> _TASK STATEMENT_
What's wanted is each entry repeated verbatim, minus its images.

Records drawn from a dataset
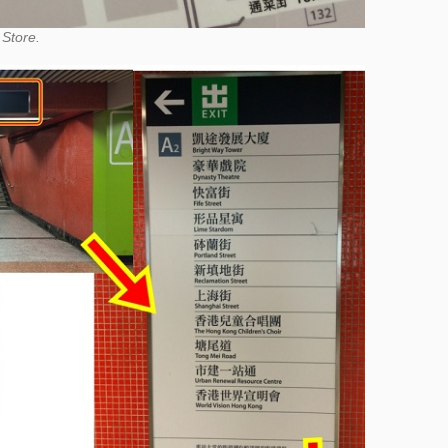
tore.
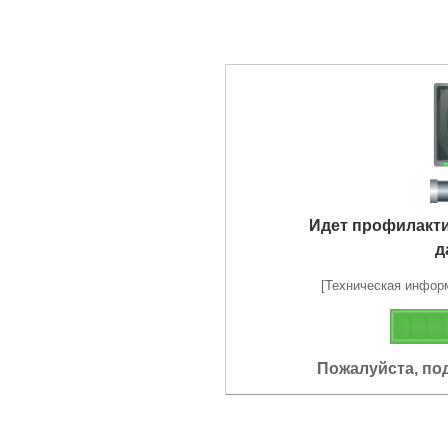
Идет профилакт
д
[Техническая информа
Пожалуйста, по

> _WRITTEN ANSWER_
tore.
Идет профилакт
д
[Техническая информа
Пожалуйста, по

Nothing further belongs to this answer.